▶ _TEXT SECTION_
_ _ _
A self-charging power cell that directly converts mechanical energy to chemical energy, storing the power until it releases as electrical current is now under development.
By eliminating the need to convert mechanical energy to electrical energy for charging a battery, the new hybrid generator-storage cell utilizes mechanical energy more efficiently than systems using separate generators and batteries.
At the heart of the self-charging power cell is a piezoelectric membrane that drives lithium ions from one side of the cell to the other when the membrane ends up deformed by mechanical stress. The lithium ions driven through the polarized membrane by the piezoelectric potential directly store as chemical energy using an electrochemical process.
By harnessing a compressive force, such as a shoe heel hitting the pavement from a person walking, the power cell generates enough current to power a small calculator. A hybrid power cell the size of a conventional coin battery can power small electronic devices – and could have military applications for soldiers who might one day recharge battery-powered equipment as they walked.
“People are accustomed to considering electrical generation and storage as two separate operations done in two separate units,” said Zhong Lin Wang, a Regents professor in the School of Materials Science and Engineering at the Georgia Institute of Technology. “We have put them together in a single hybrid unit to create a self-charging power cell, demonstrating a new technique for charge conversion and storage in one integrated unit.”
The power cell consists of a cathode made from lithium-cobalt oxide (LiCoO2) and an anode consisting of titanium dioxide (TiO2) nanotubes grown atop a titanium film. The two electrodes end up separated by a membrane made from poly (vinylidene fluoride) (PVDF) film, which generates a piezoelectric charge when placed under strain. When the power cell mechanically compresses, the PVDF film generates a piezoelectric potential that serves as a charge pump to drive the lithium ions from the cathode side to the anode side. The energy then stores in the anode as lithium-titanium oxide.
_ _ _
▶ _DATA LINES_

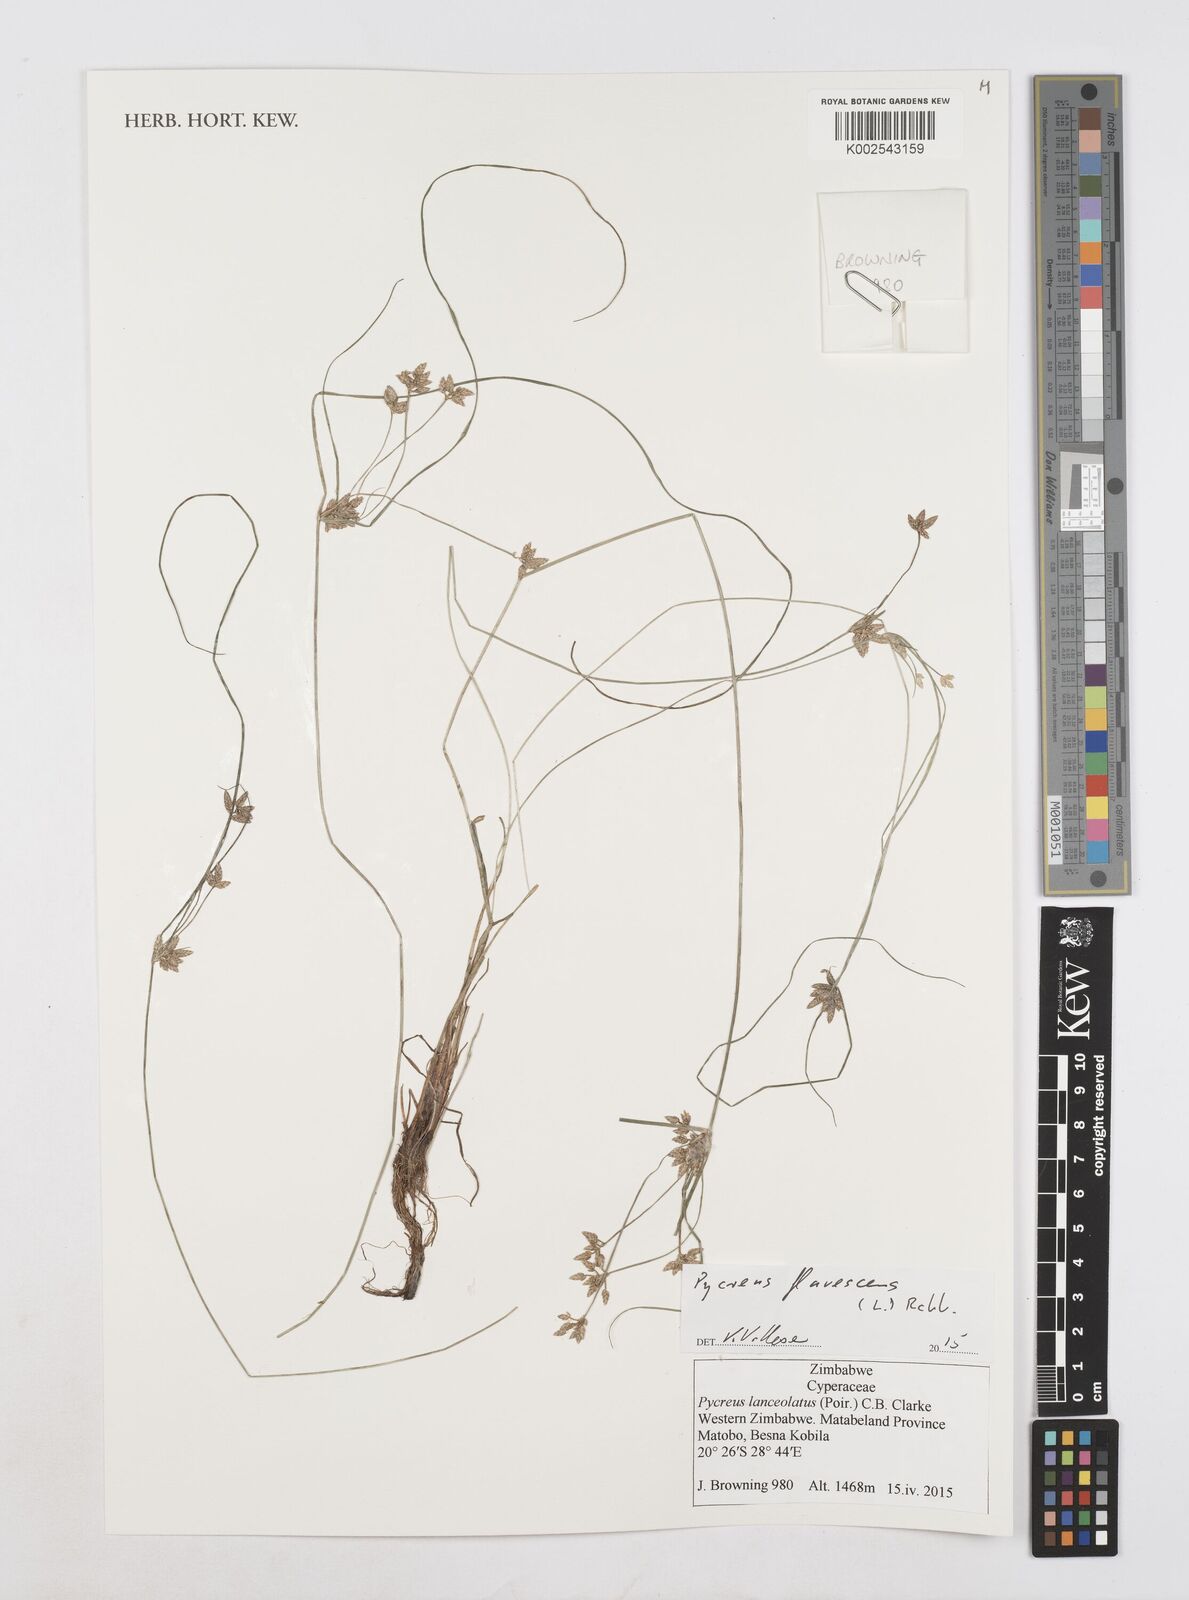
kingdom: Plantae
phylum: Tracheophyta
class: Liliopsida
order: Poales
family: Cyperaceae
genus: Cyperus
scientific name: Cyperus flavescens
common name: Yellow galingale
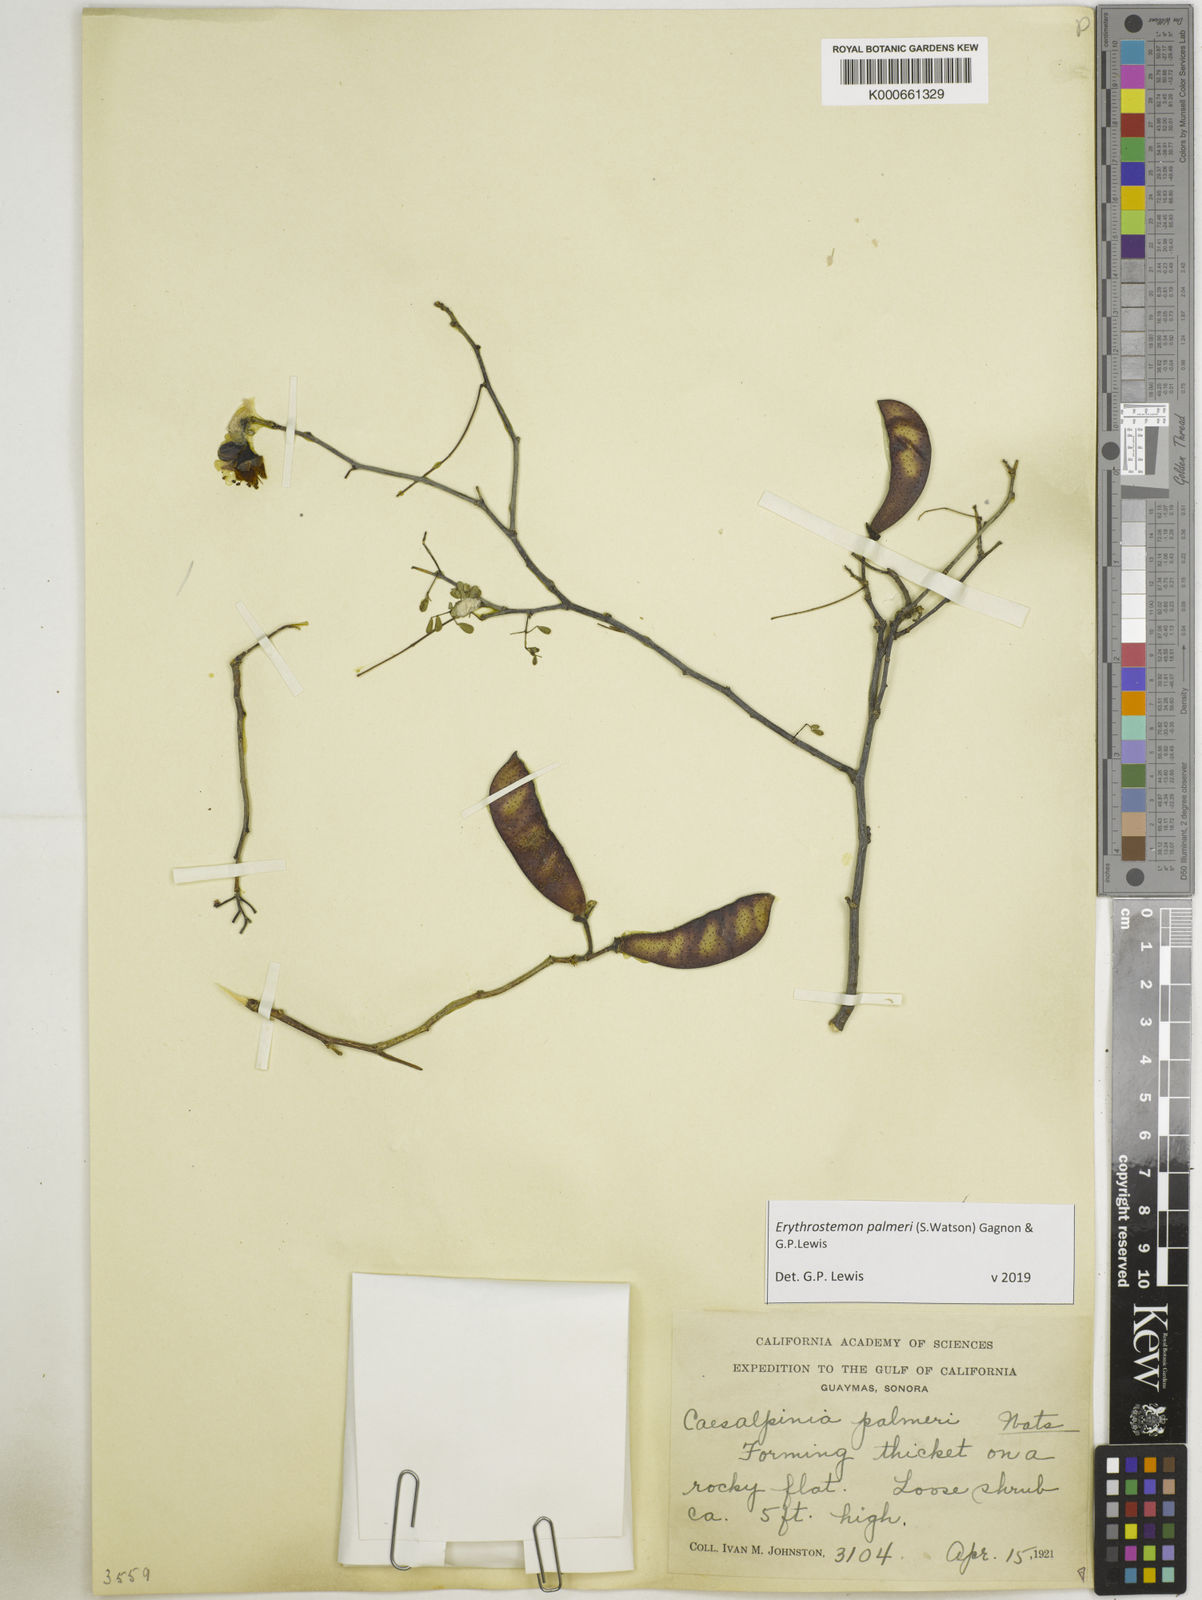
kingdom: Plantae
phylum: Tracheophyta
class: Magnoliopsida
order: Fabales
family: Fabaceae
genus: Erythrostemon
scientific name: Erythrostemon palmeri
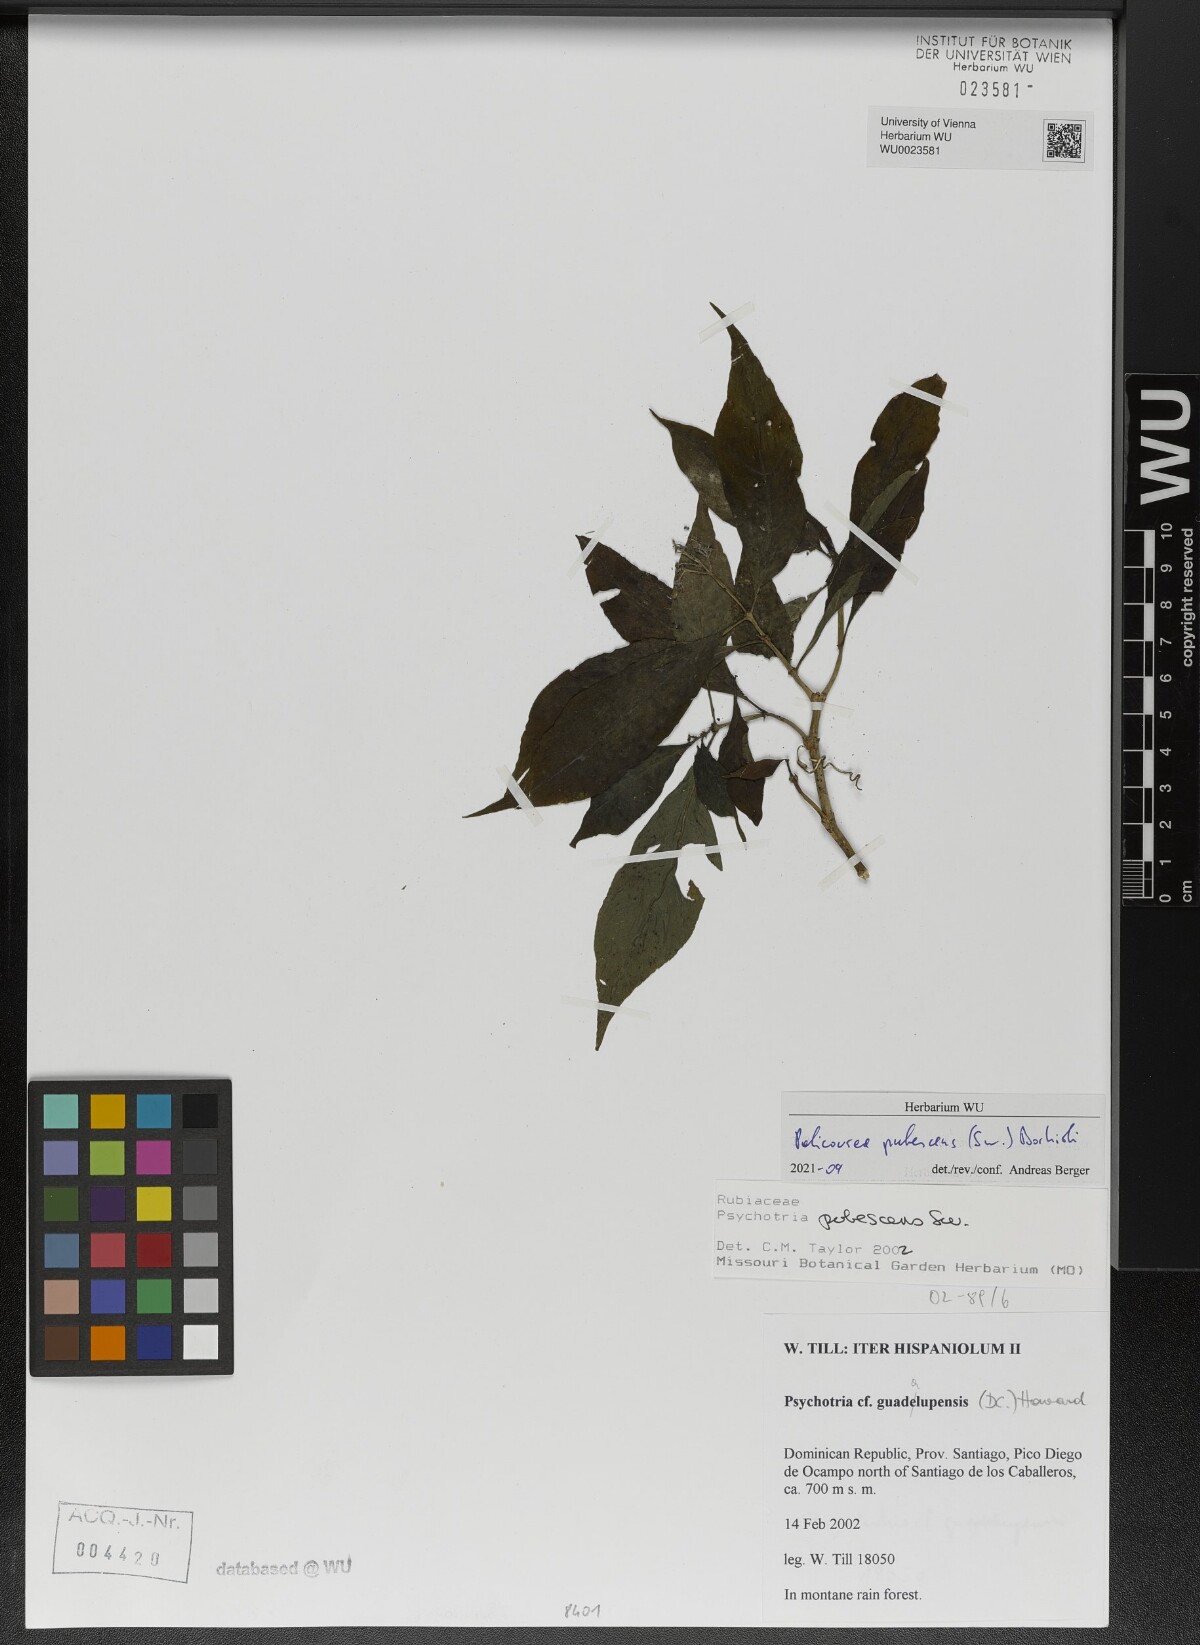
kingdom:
_ _ _
▶ _TO-DO LIST_
[a] Using the article on the self-charging power cell, state whether each statement agrees with it. Answer yes or no for each, and quote the words that decide it.
(i) The anode of the power cell is made from lithium-cobalt oxide.
(ii) The electrodes are separated by a membrane made from PVDF film.
(iii) The energy is stored in the cathode as lithium-titanium oxide.
[b] Copy out everything in the records from their first line down to the line containing "family: Fabaceae", with both ends included. Leave out the pictures.
The power cell article and the records were taken from separate sources.

▶ _LIST OF SOLUTIONS_
[a]
(i) No: "a cathode made from lithium-cobalt oxide (LiCoO2) and an anode consisting of titanium dioxide (TiO2) nanotubes grown atop a titanium film"
(ii) Yes: "The two electrodes end up separated by a membrane made from poly (vinylidene fluoride) (PVDF) film"
(iii) No: "The energy then stores in the anode as lithium-titanium oxide."

[b]
kingdom: Plantae
phylum: Tracheophyta
class: Liliopsida
order: Poales
family: Cyperaceae
genus: Cyperus
scientific name: Cyperus flavescens
common name: Yellow galingale
kingdom: Plantae
phylum: Tracheophyta
class: Magnoliopsida
order: Fabales
family: Fabaceae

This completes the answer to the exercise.